Could you return each line of the material that has "emas" in it?

"""

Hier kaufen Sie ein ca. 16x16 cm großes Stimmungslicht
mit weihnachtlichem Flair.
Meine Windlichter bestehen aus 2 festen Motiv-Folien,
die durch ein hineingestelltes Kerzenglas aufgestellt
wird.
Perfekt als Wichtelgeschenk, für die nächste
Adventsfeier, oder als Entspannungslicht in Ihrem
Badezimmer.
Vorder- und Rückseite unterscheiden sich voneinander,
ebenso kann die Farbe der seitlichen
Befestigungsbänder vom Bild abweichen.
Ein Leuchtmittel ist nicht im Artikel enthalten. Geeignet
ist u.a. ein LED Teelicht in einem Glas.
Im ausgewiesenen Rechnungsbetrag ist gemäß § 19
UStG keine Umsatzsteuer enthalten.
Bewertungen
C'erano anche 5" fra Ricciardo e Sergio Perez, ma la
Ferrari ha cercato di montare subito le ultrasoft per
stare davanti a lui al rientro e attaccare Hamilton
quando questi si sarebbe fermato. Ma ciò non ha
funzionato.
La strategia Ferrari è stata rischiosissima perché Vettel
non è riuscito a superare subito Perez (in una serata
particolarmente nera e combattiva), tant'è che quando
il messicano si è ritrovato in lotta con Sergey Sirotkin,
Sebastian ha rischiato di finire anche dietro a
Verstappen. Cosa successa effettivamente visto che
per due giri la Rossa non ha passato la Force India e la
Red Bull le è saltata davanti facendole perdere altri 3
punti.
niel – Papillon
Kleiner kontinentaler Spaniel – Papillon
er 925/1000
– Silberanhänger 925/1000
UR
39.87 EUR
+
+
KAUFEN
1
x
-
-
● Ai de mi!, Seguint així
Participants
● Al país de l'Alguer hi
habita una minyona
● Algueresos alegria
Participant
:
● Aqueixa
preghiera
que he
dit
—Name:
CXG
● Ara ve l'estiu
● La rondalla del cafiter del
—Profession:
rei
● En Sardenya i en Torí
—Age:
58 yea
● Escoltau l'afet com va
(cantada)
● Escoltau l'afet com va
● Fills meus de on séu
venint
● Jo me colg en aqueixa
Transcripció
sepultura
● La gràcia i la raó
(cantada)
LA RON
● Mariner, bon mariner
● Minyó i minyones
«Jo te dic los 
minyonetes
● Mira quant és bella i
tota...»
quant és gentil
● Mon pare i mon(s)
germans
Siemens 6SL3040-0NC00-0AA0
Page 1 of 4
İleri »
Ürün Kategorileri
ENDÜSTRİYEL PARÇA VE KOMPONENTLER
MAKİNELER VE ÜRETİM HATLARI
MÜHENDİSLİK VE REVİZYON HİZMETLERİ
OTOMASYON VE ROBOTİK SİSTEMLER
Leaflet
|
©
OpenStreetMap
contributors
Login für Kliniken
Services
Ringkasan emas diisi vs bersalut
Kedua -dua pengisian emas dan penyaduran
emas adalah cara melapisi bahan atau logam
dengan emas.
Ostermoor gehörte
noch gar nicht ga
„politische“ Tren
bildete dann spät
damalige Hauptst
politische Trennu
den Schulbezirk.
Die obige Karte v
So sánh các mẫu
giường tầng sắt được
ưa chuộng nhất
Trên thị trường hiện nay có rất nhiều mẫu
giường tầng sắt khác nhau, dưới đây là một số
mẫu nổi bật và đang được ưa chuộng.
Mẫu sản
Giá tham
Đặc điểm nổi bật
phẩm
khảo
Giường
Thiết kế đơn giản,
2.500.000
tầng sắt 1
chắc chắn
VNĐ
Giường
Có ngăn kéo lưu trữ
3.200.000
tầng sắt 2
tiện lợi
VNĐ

"""

TASK RESPONSE:
Ringkasan emas diisi vs bersalut
Kedua -dua pengisian emas dan penyaduran
emas adalah cara melapisi bahan atau logam
dengan emas.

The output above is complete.